- Task input

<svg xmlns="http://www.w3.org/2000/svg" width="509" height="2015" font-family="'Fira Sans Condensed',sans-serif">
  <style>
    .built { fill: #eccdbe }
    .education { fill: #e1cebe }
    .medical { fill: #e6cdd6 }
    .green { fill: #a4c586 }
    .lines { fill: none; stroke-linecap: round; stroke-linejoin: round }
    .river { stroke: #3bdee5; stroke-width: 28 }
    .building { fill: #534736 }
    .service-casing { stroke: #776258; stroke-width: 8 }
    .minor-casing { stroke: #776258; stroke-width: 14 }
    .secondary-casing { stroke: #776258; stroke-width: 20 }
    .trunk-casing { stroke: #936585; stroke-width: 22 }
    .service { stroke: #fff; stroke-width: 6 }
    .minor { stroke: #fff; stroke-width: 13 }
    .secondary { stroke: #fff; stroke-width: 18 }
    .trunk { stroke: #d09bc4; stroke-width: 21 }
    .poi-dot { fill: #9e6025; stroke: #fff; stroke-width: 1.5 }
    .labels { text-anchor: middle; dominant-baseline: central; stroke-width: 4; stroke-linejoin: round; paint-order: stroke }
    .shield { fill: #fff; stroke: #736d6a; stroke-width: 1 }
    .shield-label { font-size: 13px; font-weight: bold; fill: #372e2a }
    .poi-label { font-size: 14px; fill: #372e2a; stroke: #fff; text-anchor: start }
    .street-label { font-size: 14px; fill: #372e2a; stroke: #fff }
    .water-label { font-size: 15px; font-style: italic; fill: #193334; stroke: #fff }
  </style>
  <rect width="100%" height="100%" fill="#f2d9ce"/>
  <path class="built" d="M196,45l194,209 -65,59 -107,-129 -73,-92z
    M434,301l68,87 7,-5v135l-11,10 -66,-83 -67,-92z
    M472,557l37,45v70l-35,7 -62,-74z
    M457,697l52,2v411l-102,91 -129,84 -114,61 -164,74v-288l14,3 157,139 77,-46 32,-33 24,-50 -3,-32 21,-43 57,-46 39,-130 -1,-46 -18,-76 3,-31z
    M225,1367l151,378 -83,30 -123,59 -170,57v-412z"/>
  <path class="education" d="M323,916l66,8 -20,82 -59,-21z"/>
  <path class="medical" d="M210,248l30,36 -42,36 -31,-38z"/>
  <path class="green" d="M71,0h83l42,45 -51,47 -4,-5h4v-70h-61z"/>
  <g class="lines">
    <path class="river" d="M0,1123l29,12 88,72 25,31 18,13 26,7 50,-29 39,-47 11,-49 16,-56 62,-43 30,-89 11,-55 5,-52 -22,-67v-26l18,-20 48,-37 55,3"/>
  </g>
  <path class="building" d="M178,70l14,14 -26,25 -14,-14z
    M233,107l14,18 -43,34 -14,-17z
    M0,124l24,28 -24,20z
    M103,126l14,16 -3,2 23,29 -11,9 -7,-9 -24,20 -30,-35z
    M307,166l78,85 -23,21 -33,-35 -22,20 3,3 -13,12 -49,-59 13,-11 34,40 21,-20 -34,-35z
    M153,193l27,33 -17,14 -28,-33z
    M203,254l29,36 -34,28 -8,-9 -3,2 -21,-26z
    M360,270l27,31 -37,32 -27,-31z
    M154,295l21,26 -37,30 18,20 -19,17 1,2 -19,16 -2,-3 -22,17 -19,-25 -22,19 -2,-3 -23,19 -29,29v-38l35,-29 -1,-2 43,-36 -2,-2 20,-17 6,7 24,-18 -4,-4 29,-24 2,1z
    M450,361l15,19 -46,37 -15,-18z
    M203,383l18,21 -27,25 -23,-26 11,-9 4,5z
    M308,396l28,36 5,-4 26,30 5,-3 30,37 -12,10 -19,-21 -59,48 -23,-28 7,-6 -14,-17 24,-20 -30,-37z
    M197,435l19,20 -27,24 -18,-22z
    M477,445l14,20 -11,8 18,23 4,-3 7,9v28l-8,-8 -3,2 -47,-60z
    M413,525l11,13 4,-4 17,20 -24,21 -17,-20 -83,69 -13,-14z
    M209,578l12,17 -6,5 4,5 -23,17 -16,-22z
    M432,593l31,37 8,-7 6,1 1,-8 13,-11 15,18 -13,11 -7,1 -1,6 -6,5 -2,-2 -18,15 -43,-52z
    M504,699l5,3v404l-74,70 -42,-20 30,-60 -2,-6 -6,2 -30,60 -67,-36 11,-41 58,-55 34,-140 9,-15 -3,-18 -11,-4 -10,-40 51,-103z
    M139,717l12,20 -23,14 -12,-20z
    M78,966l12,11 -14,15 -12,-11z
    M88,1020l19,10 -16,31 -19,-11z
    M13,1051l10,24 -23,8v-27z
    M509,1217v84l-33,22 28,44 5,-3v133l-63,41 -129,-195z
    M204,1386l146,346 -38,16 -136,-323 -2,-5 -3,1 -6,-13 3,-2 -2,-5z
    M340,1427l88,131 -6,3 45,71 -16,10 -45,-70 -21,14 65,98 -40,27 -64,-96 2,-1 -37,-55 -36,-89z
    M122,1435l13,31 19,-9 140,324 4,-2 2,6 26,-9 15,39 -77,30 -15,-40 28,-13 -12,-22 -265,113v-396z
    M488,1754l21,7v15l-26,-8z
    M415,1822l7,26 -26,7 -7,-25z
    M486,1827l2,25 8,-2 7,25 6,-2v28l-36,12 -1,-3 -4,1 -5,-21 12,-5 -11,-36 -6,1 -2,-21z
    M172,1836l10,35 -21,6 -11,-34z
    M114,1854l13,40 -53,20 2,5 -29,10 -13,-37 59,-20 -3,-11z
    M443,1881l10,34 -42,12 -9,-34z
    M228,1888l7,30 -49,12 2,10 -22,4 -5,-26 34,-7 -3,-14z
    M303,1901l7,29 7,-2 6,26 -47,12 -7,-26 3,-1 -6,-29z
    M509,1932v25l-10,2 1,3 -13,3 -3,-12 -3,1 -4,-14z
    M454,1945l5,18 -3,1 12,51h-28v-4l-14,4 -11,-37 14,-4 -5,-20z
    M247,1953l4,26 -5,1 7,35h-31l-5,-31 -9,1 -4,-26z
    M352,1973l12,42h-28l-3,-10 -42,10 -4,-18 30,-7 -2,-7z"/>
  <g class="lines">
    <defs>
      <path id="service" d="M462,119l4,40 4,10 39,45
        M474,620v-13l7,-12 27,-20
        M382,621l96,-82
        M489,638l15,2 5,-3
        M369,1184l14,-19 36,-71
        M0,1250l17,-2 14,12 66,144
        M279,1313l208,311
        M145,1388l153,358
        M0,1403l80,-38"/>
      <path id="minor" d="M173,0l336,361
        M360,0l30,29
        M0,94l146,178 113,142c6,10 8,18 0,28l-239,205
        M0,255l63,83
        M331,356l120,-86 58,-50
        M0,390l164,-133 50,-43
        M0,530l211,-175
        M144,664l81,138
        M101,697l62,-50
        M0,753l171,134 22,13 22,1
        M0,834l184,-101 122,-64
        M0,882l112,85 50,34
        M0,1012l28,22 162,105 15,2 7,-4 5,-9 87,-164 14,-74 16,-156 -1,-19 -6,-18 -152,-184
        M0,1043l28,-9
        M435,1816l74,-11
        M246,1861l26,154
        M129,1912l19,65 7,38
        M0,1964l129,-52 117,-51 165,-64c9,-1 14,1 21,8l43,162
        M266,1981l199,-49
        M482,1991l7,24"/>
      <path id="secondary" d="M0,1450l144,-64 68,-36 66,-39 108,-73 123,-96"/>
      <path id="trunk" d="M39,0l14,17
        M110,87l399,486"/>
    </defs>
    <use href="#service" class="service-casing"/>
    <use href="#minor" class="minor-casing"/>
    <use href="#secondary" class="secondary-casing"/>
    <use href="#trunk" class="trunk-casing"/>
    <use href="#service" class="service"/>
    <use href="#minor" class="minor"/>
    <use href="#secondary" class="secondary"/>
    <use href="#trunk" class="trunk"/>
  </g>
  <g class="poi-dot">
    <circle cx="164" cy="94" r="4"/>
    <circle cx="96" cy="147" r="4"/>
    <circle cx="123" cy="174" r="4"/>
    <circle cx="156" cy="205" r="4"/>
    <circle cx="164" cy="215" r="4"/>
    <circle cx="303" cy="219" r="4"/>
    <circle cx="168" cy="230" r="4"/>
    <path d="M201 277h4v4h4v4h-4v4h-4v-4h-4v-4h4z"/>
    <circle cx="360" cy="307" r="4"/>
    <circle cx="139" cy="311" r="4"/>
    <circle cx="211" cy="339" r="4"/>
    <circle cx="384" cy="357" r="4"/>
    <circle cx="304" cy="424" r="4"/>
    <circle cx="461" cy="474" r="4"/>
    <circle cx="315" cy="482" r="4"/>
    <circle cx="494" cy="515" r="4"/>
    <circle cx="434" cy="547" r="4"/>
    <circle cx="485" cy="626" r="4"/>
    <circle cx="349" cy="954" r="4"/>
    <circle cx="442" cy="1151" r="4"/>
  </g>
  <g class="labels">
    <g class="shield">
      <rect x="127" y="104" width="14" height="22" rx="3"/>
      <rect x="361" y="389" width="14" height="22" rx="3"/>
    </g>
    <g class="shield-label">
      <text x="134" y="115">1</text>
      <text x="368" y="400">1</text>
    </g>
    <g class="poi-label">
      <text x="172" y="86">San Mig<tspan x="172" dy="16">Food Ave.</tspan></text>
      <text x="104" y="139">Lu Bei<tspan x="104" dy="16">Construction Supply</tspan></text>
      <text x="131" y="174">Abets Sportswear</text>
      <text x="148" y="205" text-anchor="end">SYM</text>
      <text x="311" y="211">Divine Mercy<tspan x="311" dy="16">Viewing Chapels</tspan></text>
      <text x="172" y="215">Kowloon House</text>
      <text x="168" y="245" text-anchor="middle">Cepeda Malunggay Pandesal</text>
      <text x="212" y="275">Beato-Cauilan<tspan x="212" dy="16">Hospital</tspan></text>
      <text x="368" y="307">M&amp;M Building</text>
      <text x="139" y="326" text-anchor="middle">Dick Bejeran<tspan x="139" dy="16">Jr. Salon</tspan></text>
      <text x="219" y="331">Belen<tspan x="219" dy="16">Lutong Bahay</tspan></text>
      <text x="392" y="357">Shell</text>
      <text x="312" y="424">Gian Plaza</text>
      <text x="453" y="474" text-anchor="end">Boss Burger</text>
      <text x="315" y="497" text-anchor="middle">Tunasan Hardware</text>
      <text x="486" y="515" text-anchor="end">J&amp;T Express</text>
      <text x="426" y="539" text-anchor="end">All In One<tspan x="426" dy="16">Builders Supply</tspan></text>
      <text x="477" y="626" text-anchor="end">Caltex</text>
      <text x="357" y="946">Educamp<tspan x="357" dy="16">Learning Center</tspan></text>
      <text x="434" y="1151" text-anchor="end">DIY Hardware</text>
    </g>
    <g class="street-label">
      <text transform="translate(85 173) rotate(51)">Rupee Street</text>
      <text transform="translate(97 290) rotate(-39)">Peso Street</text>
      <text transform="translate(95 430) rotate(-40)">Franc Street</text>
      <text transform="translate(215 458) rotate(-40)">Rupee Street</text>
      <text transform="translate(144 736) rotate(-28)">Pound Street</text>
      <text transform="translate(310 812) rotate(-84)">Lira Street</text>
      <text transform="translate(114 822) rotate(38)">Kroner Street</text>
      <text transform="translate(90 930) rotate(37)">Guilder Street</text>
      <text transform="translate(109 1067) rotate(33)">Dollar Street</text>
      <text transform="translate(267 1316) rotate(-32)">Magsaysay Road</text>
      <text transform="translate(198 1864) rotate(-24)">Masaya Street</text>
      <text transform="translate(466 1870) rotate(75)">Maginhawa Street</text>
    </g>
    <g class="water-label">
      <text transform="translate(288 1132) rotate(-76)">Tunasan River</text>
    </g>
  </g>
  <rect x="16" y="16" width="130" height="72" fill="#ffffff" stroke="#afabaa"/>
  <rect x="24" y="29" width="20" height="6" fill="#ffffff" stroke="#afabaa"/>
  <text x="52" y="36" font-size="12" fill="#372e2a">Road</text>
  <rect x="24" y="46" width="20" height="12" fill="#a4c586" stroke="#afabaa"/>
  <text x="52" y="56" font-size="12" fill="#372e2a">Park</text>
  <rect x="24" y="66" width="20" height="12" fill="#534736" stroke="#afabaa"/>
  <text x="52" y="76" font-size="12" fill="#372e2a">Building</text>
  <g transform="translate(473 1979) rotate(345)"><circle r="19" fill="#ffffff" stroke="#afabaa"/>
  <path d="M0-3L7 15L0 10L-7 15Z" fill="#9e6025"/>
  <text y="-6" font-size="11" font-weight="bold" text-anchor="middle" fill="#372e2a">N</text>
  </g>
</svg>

- What you will do
Using the records above, say how many lines contain the string "linejoin"; offer no other text.

- Answer area
2